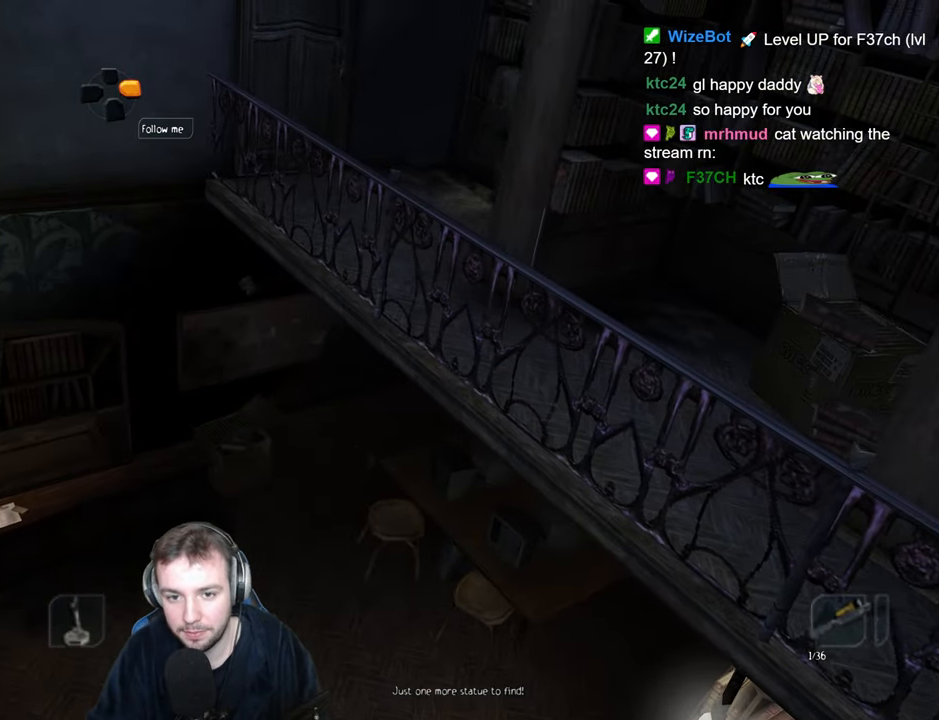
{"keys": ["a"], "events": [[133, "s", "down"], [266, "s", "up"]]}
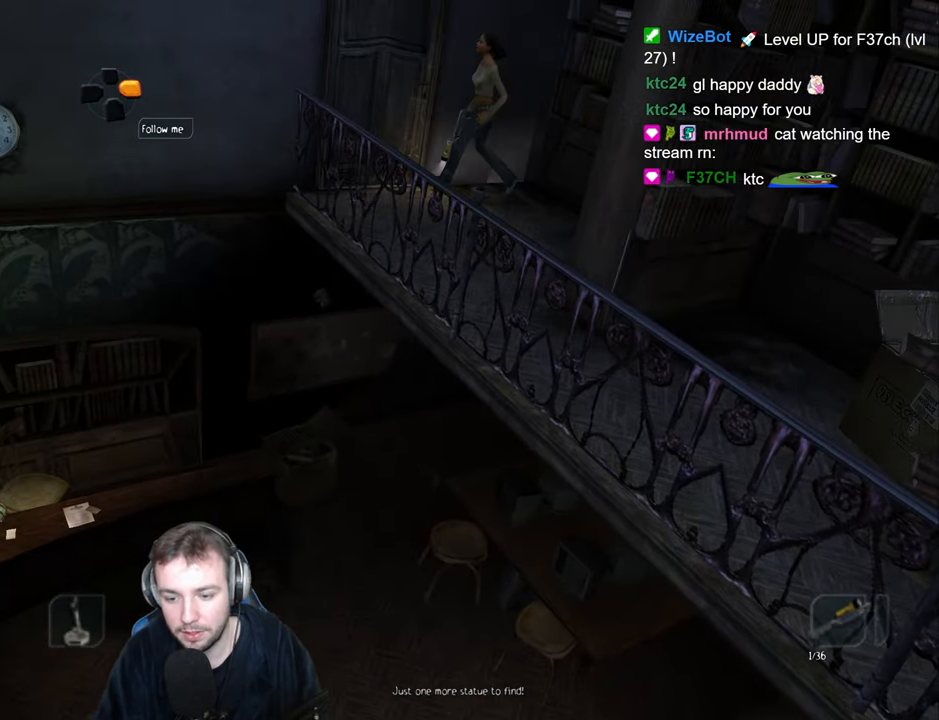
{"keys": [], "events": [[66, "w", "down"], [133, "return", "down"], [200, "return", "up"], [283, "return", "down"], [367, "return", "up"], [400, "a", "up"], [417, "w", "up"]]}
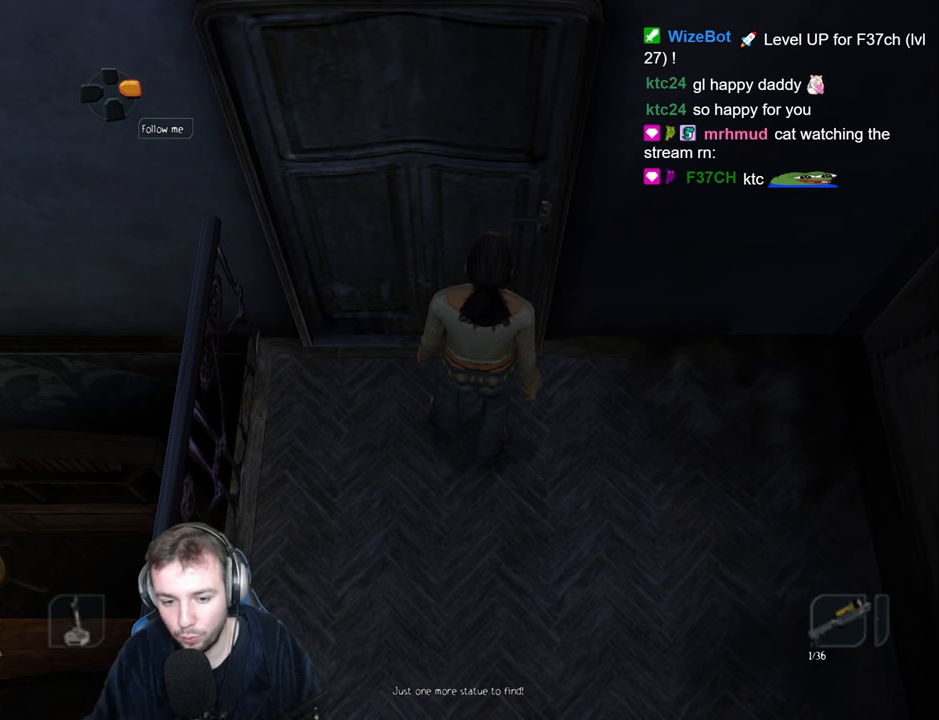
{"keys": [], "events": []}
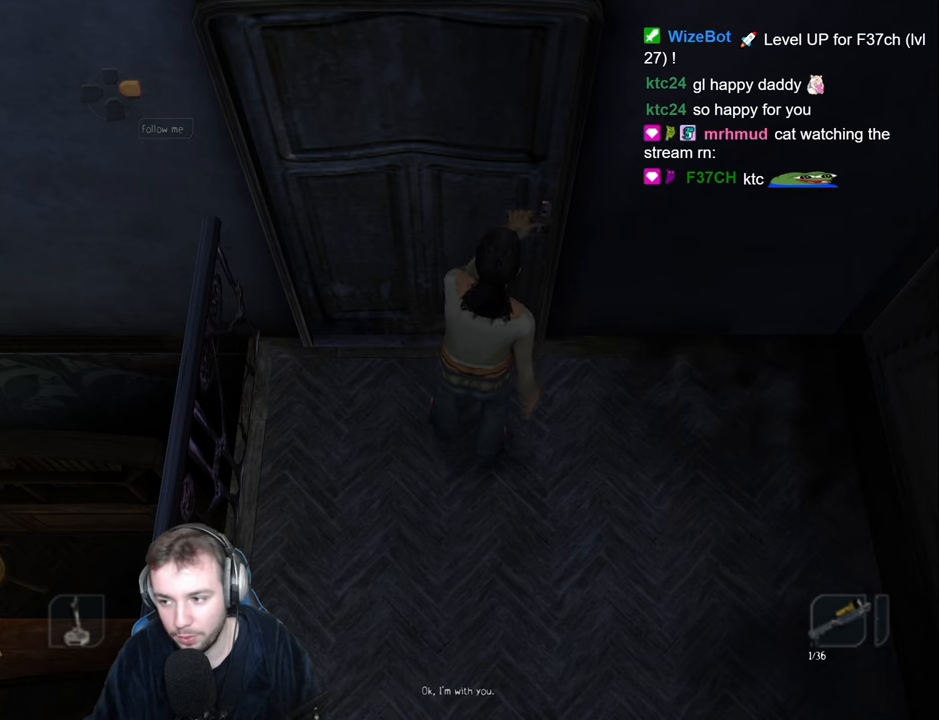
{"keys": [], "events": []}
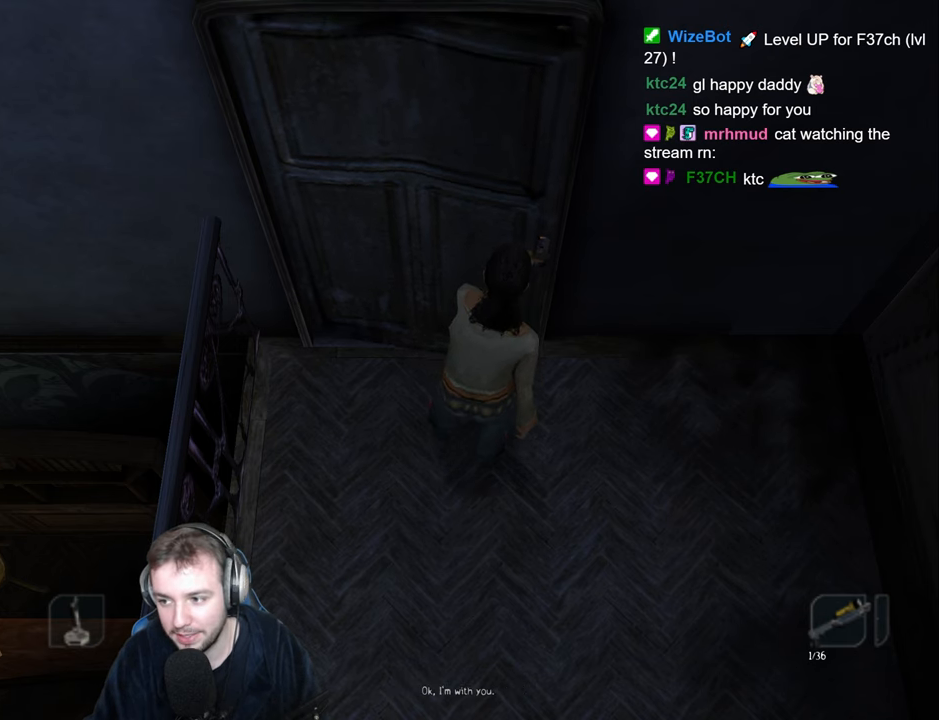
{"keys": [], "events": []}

········

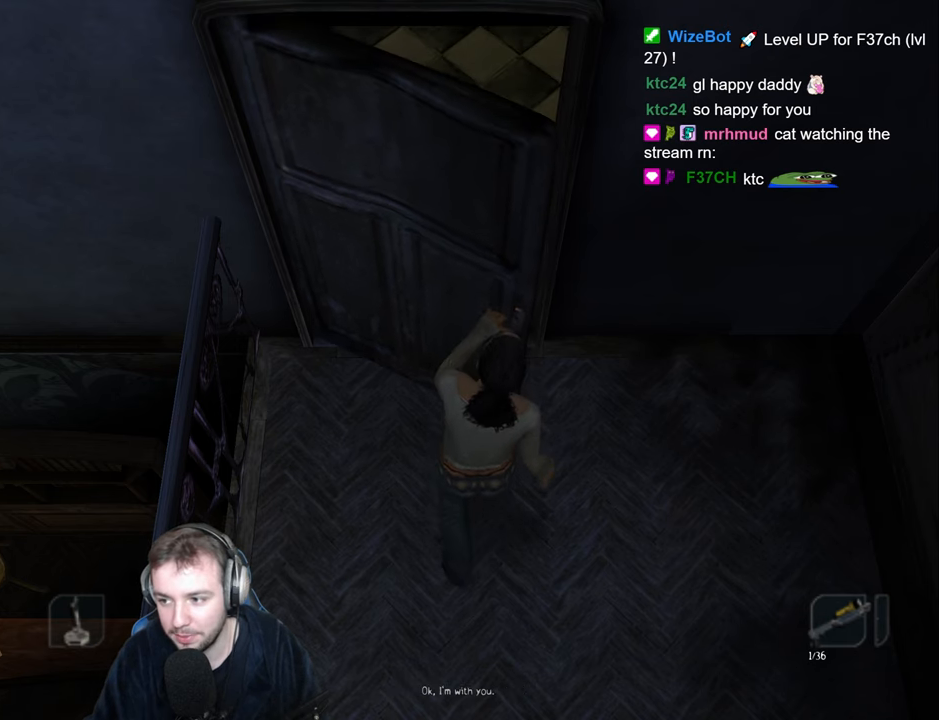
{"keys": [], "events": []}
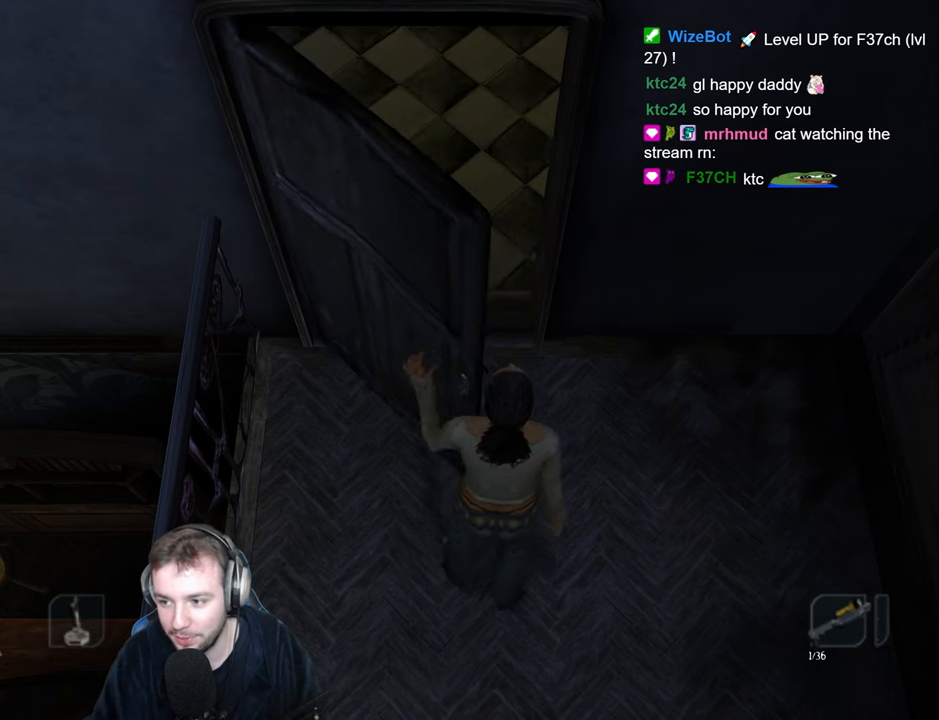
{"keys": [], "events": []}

········

What is required =>
Wherever a line in the material contains "down", count it; the answer is the number alone.

Reply =>
2